1. You can't actually sell (a large volume) of options (in pairs) to make this kind of profit. Usually, call options will be MUCH more popular than puts.

I simulated the above results and instead of having them in pairs, I tried saying that if a call is $5 and a put is $2, then a call is 2.5x more popular than puts ($5/$2). A HUGE assumption, but it turns out the expected value is still positive (although lower... Where as you are expected to profit $5.24 per $7 pair of premiums you sell, I worked it out to about E(R) of $2.10 per $20 of premiums you sell - in other words, still profitable, but less so... which makes sense). It doesn't really much ratio of sales of Call to Put you use as long as you calculate the Ct and Pt properly to understand your potential loses in all scenarios. But, obviously, as you start relaxing your assumptions to reflect "real life" your margins get smaller to reflect investor behaviour. GIGO.

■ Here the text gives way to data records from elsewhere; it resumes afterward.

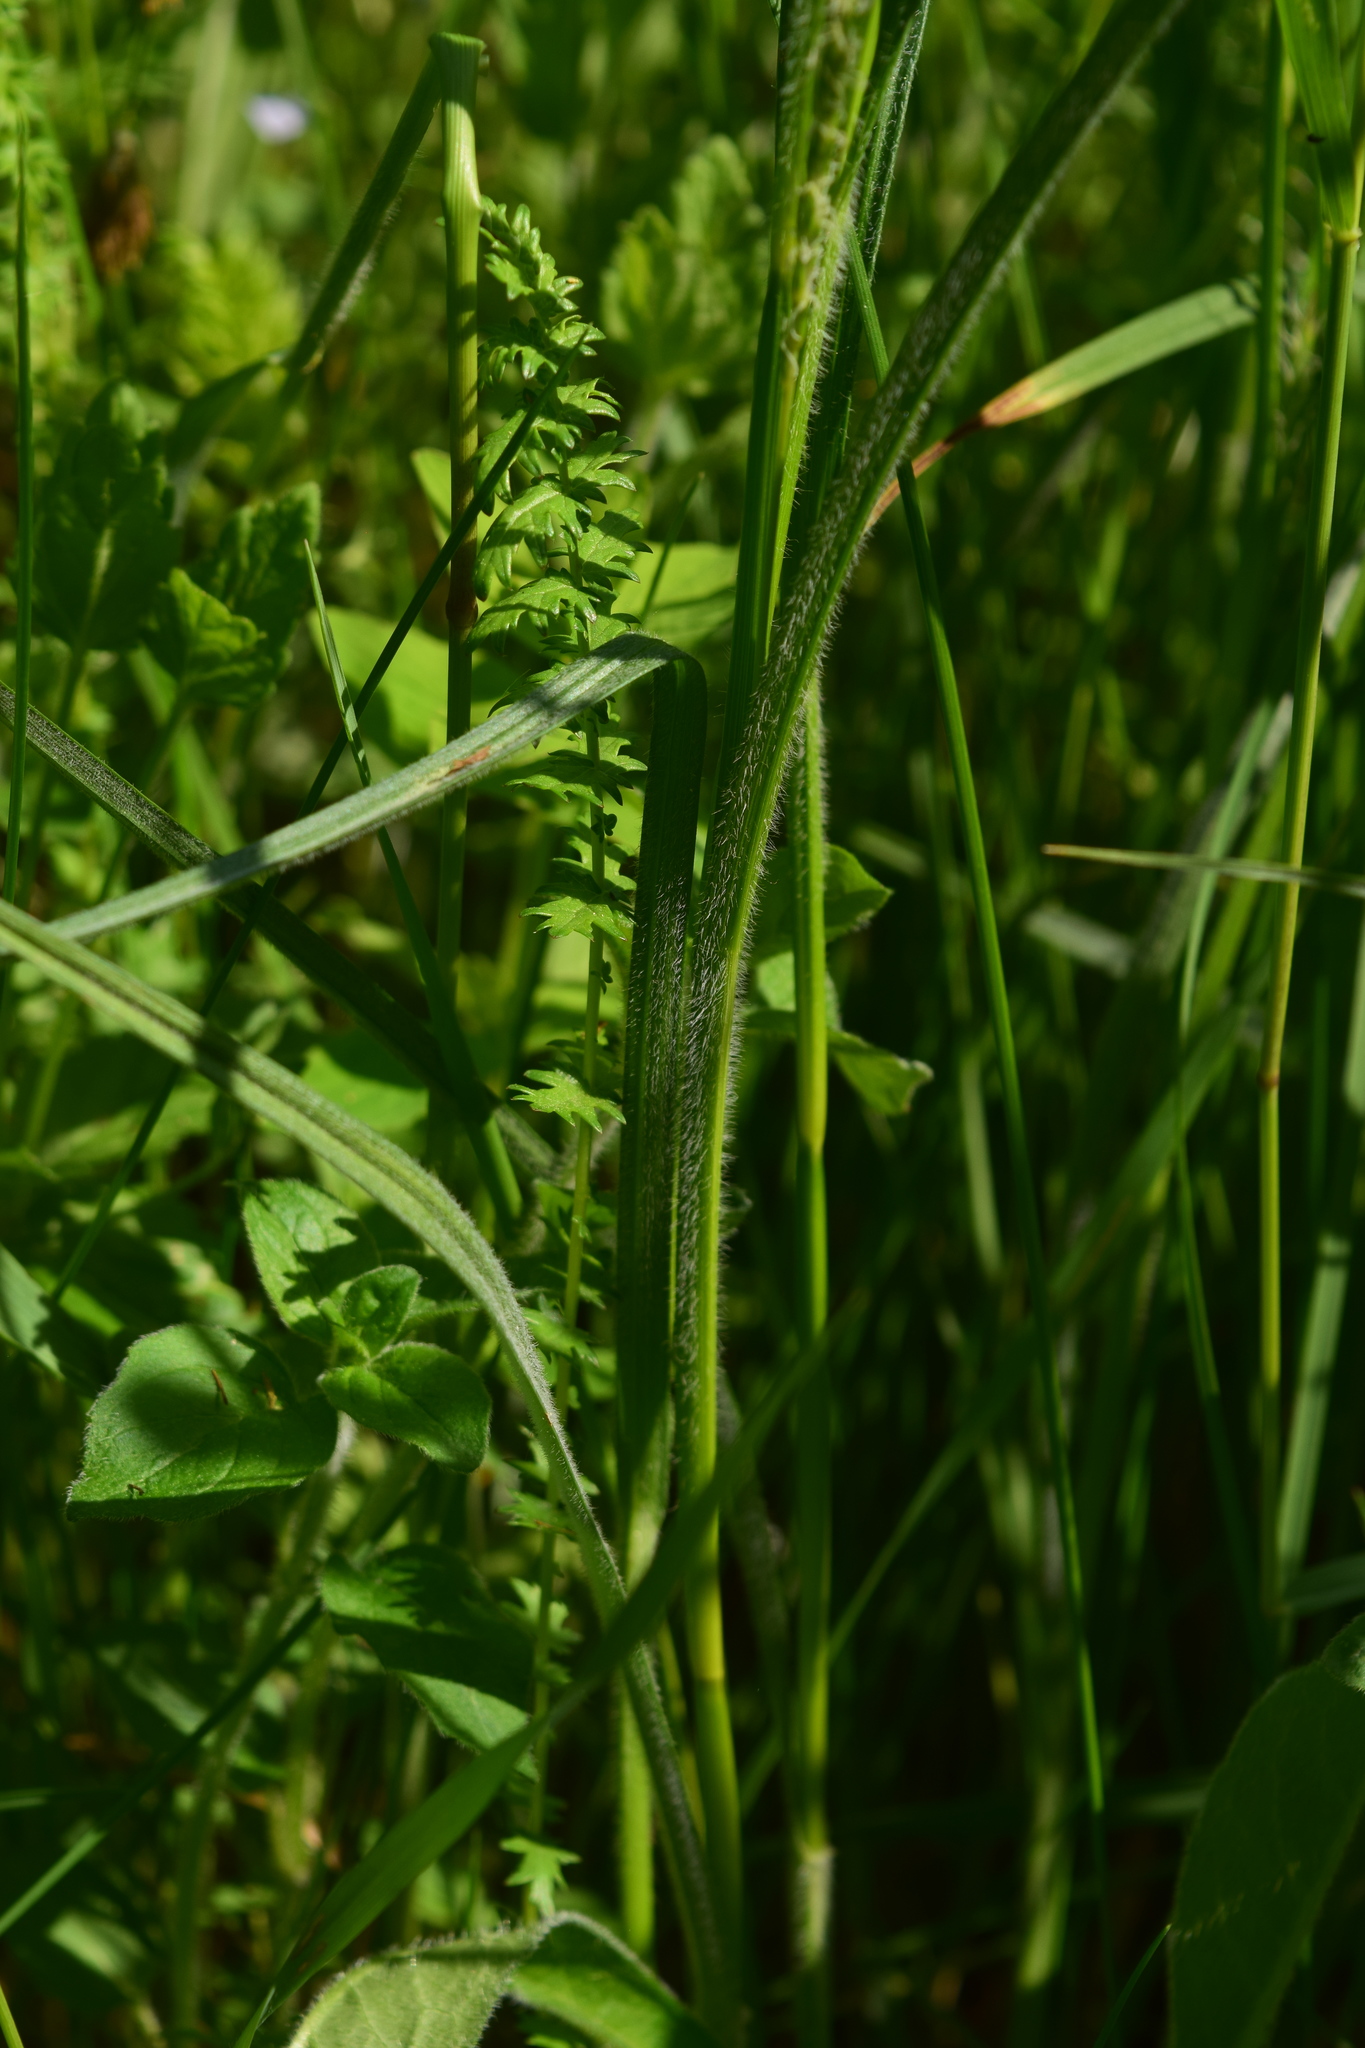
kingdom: Plantae
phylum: Tracheophyta
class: Liliopsida
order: Poales
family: Cyperaceae
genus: Carex
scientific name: Carex hirta
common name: Hairy sedge
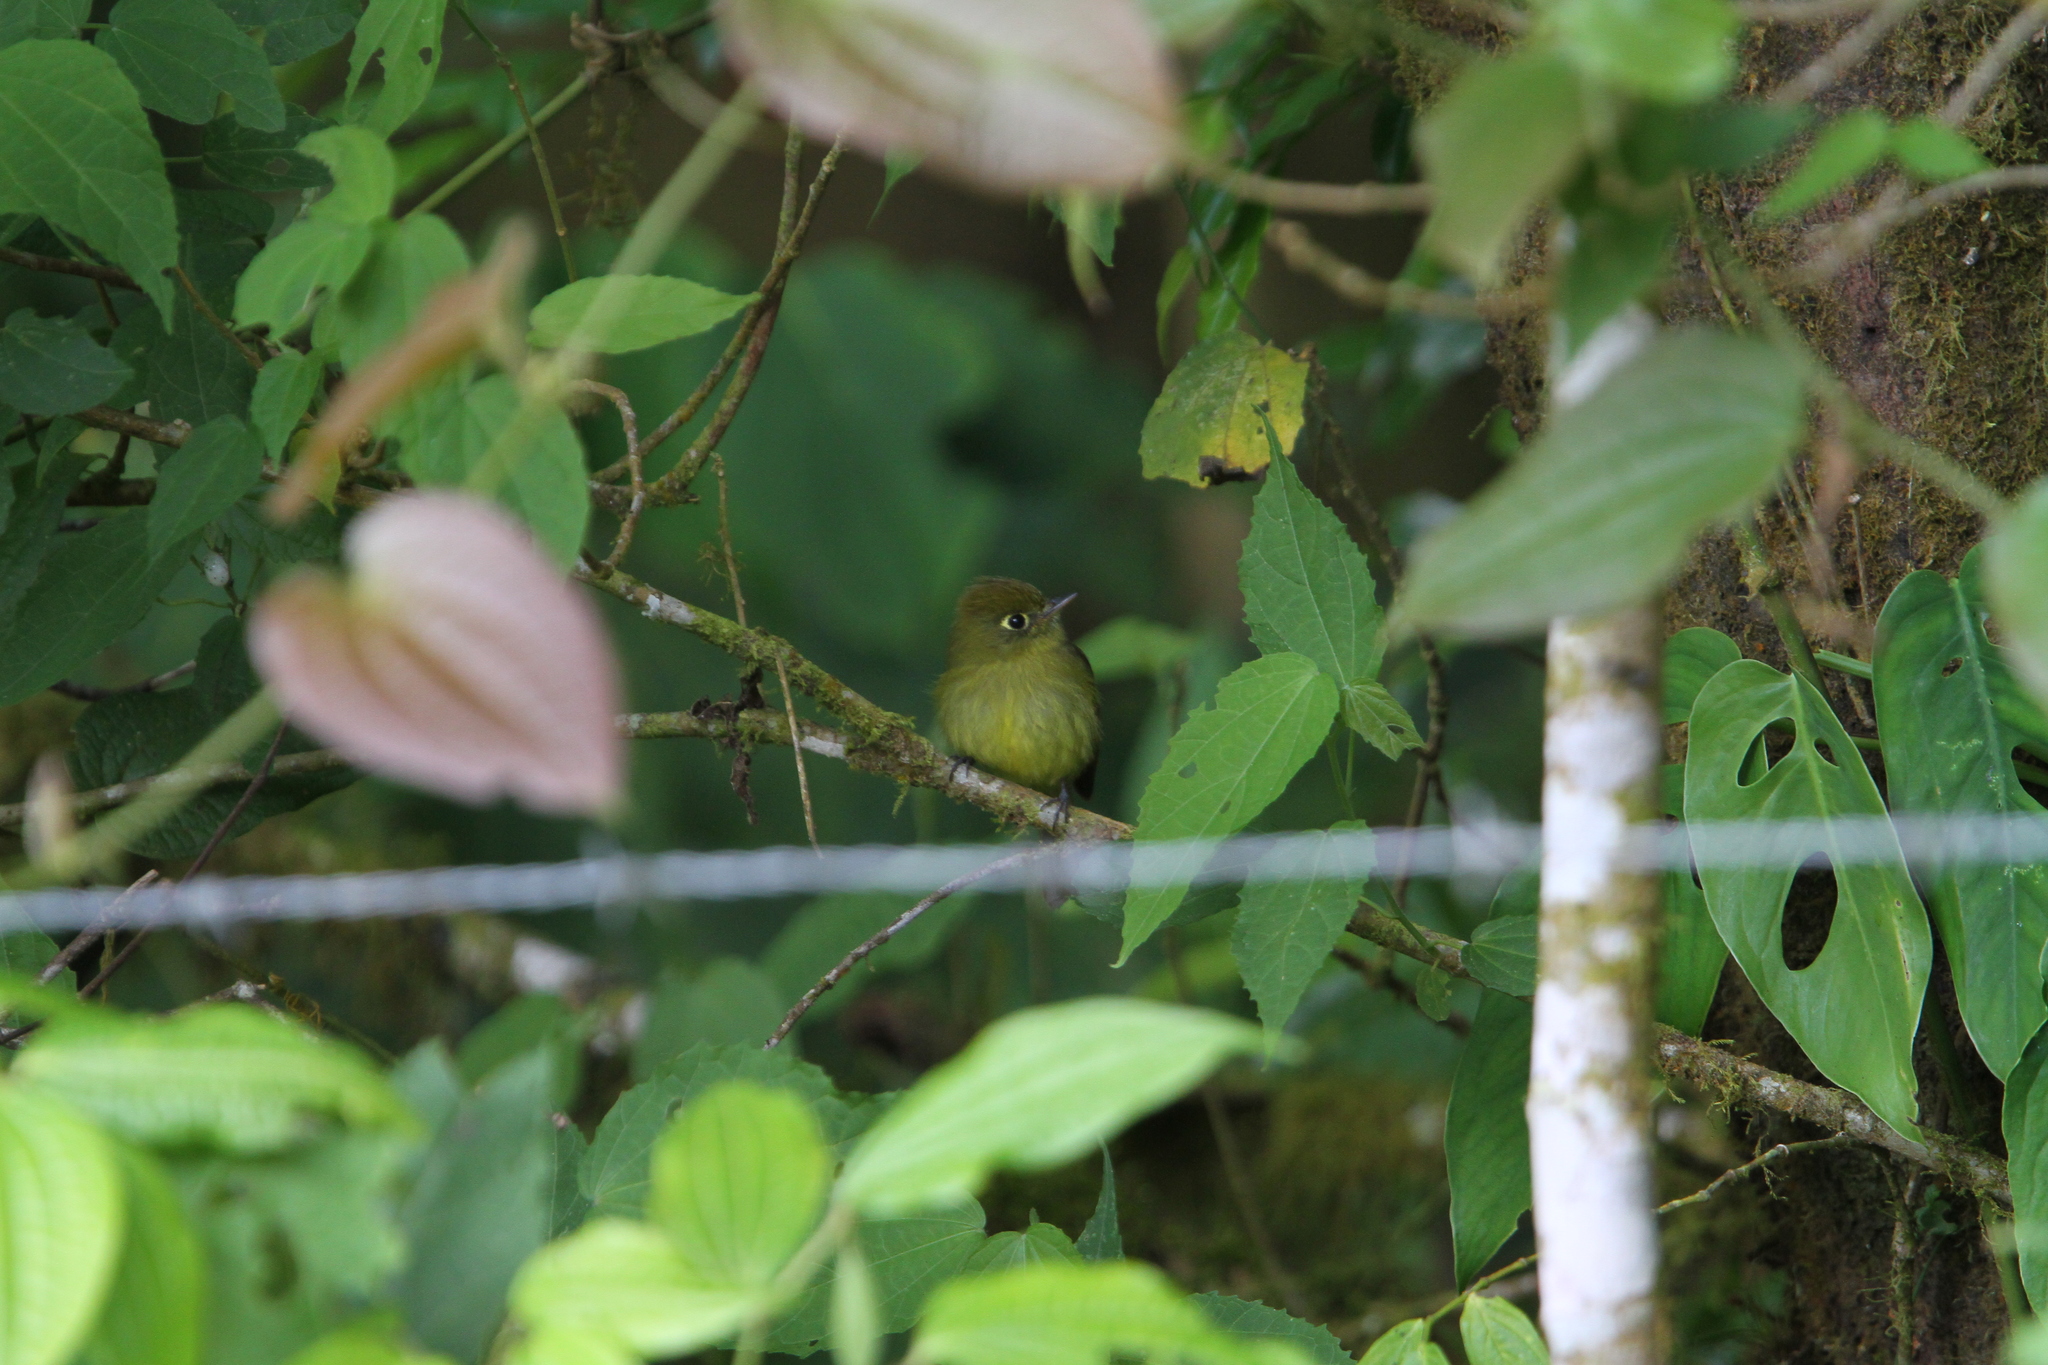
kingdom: Animalia
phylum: Chordata
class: Aves
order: Passeriformes
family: Tyrannidae
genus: Empidonax
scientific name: Empidonax flavescens
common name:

Also to note, in the model where you sell more of one option than another and the underlying asset of that option suffers from extreme deviations from the expected mean, you can lose a LOT of money because the premiums from one type of option don't nearly cover the losses from the other.

2. For a stock trading at $50 (or there abouts) with an excise price of $50 (or there abouts) the Call will cost $5 and the Put will cost $2. Going back to Put Call parity, reducing arbitrage and finding the intrinsic / time value of options, you can adjust these values accordingly, however, they will directly affect your expected value. As you can see, the premiums carry directly to the "bottom line" (expected returns) proportional to the number of options sold.

3. You don't have to know the exact price of the stock nor be certain if it will be above or below that price any degree of certainty. You only need to know approximately where it will be (know the standard deviation).

4. You can make even more money if you take the premium and invest it in at the risk free rate (reinvestment in a T-bill) over the holding period.

5. You didn't actually invest any money. As long as you have money to cover "potential losses" you are fairly safe.

6. Every time you sell an option, you can raise the price to increase the spread to reflect demand. Of course, if the price rises too fast, you'll limit the multiplication factor to leverage your expected return.

2 comments:

Azrael 38 said...

Hey Josh, I was google'ing again (this time not for MY name xD) and I ran across your blog. Pretty amazing experience in the middle east I bet! Anyways, I was reading through your blog and I ran across this article. Before your analysis of probabilities and whatnot, you mentioned that the call premium is $5 while the put premium is $2. After analysis of probabilities, you expect a profit of $5.24 per pair sold. However, I would believe no such opportunity will ever arise due to call-put parity (or w/e I understand it to be). With a $5 call and $2 put, I would personally be arbitraging by buying a lot of shares, selling a call, and buying a put for a net profit (GUARANTEED, 100%) of $3 per share for orders executed this way. Talk to you on MSN soon.

Joshua Wong said...

Good call. This was an idea I was writing about when I was reading the CFA and I was trying to price options. Turns out that this is a very rudimentary (incomplete) version of the Black-Scholes model.

Also, if people have good information: as you say, there should be call-put parity to prevent arbitraging.

I was trying to say that, but may not have articulated well. I was just excitedly writing about how I would price an option if I had to.